- SET OF TASKS
- A) In the forum thread, what initial check does CBFalconer suggest?
- B) Please copy out every one of the entries below, line for line and unchanged.

- EXTRACT TO READ
Q: Recoding some masking routine

F

feck

Hi,

Got a query, don't know if anyone would be kind enough to help...

I have to either match a string exactly eg
"123456789ABCDEF123456789ABCDEF" == "123456789ABCDEF123456789ABCDEF",
or if a packed byte bit mask is set mask1 = 1, mask2 = 4,
"123456789ABCDEF123456789ABCDEF" == "123456789ABCDEF1234x6789ABCDEx".
The mask means that the character at x can match either the original
number, or a set character ('x'). The original string can be up to 80
chars long with 10 8-bit bytes containg the masks.

I have done this, by a plodding for loop with lots of ifs, alas it's
untidy and slow. Any pointers to tidy & speed would be a great help.

Thank-you.
 
C

CBFalconer

Got a query, don't know if anyone would be kind enough to help...

I have to either match a string exactly eg
"123456789ABCDEF123456789ABCDEF" == "123456789ABCDEF123456789ABCDEF",
or if a packed byte bit mask is set mask1 = 1, mask2 = 4,
"123456789ABCDEF123456789ABCDEF" == "123456789ABCDEF1234x6789ABCDEx".
The mask means that the character at x can match either the original
number, or a set character ('x'). The original string can be up to 80
chars long with 10 8-bit bytes containg the masks.

I have done this, by a plodding for loop with lots of ifs, alas it's
untidy and slow. Any pointers to tidy & speed would be a great help.

The optimum will probably depend on your data. I suggest an
initial check with strcmp. If that shows equal, no more fuss. You
might want to write your own str_cmp, and have it return a pointer
to the unequal location. You can then proceed accordingly.

--
If you want to post a followup via groups.google.com, ensure
you quote enough for the article to make sense. Google is only
an interface to Usenet; it's not Usenet itself. Don't assume
your readers can, or ever will, see any previous articles.
More details at: <http://cfaj.freeshell.org/google/>
 
F

feck

What is the relationship between x and the mask?
if that byte is masked, the field can either be it's original value
or one other pre-defined character
so string to compare against = "12345678", mask = 2 (00000010),
pre-defined char = "Z"

Strings to compare:-
"12345678" = match
"123456Z8" = match

"12345Z78" = NO match
"12345578" = NO match

Hope that makes it a little clearer.
 
M

mark_bluemel

Hi,

Got a query, don't know if anyone would be kind enough to help...

I have to either match a string exactly eg
"123456789ABCDEF123456789ABCDEF" == "123456789ABCDEF123456789ABCDEF",
or if a packed byte bit mask is set mask1 = 1, mask2 = 4,
"123456789ABCDEF123456789ABCDEF" == "123456789ABCDEF1234x6789ABCDEx".

- DATASET RECORDS

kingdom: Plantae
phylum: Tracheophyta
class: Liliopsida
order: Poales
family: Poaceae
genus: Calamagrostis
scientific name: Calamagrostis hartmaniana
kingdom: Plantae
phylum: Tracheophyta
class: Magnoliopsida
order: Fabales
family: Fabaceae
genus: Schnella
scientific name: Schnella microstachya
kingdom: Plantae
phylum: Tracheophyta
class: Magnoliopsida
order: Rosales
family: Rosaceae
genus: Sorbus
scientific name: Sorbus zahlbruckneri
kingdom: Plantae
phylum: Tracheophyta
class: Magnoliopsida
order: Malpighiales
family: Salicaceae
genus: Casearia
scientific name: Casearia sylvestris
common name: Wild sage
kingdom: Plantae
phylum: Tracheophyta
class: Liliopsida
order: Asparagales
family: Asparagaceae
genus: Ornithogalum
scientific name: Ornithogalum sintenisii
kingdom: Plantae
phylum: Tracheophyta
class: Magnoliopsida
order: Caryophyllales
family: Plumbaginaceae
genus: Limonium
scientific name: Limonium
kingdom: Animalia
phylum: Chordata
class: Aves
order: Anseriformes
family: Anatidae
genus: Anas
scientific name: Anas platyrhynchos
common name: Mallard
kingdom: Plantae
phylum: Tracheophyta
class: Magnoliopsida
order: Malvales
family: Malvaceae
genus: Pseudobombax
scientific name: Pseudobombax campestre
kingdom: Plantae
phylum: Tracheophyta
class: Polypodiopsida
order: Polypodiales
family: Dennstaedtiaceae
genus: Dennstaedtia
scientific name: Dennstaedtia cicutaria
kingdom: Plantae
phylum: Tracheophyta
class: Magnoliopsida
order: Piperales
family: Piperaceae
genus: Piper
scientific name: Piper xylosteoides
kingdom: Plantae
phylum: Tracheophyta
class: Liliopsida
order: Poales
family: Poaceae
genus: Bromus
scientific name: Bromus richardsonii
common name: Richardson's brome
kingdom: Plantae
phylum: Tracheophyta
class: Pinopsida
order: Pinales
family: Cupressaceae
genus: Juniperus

- ANSWERS PROVIDED
- A) An initial check with strcmp.

- B)
kingdom: Plantae
phylum: Tracheophyta
class: Liliopsida
order: Poales
family: Poaceae
genus: Calamagrostis
scientific name: Calamagrostis hartmaniana
kingdom: Plantae
phylum: Tracheophyta
class: Magnoliopsida
order: Fabales
family: Fabaceae
genus: Schnella
scientific name: Schnella microstachya
kingdom: Plantae
phylum: Tracheophyta
class: Magnoliopsida
order: Rosales
family: Rosaceae
genus: Sorbus
scientific name: Sorbus zahlbruckneri
kingdom: Plantae
phylum: Tracheophyta
class: Magnoliopsida
order: Malpighiales
family: Salicaceae
genus: Casearia
scientific name: Casearia sylvestris
common name: Wild sage
kingdom: Plantae
phylum: Tracheophyta
class: Liliopsida
order: Asparagales
family: Asparagaceae
genus: Ornithogalum
scientific name: Ornithogalum sintenisii
kingdom: Plantae
phylum: Tracheophyta
class: Magnoliopsida
order: Caryophyllales
family: Plumbaginaceae
genus: Limonium
scientific name: Limonium
kingdom: Animalia
phylum: Chordata
class: Aves
order: Anseriformes
family: Anatidae
genus: Anas
scientific name: Anas platyrhynchos
common name: Mallard
kingdom: Plantae
phylum: Tracheophyta
class: Magnoliopsida
order: Malvales
family: Malvaceae
genus: Pseudobombax
scientific name: Pseudobombax campestre
kingdom: Plantae
phylum: Tracheophyta
class: Polypodiopsida
order: Polypodiales
family: Dennstaedtiaceae
genus: Dennstaedtia
scientific name: Dennstaedtia cicutaria
kingdom: Plantae
phylum: Tracheophyta
class: Magnoliopsida
order: Piperales
family: Piperaceae
genus: Piper
scientific name: Piper xylosteoides
kingdom: Plantae
phylum: Tracheophyta
class: Liliopsida
order: Poales
family: Poaceae
genus: Bromus
scientific name: Bromus richardsonii
common name: Richardson's brome
kingdom: Plantae
phylum: Tracheophyta
class: Pinopsida
order: Pinales
family: Cupressaceae
genus: Juniperus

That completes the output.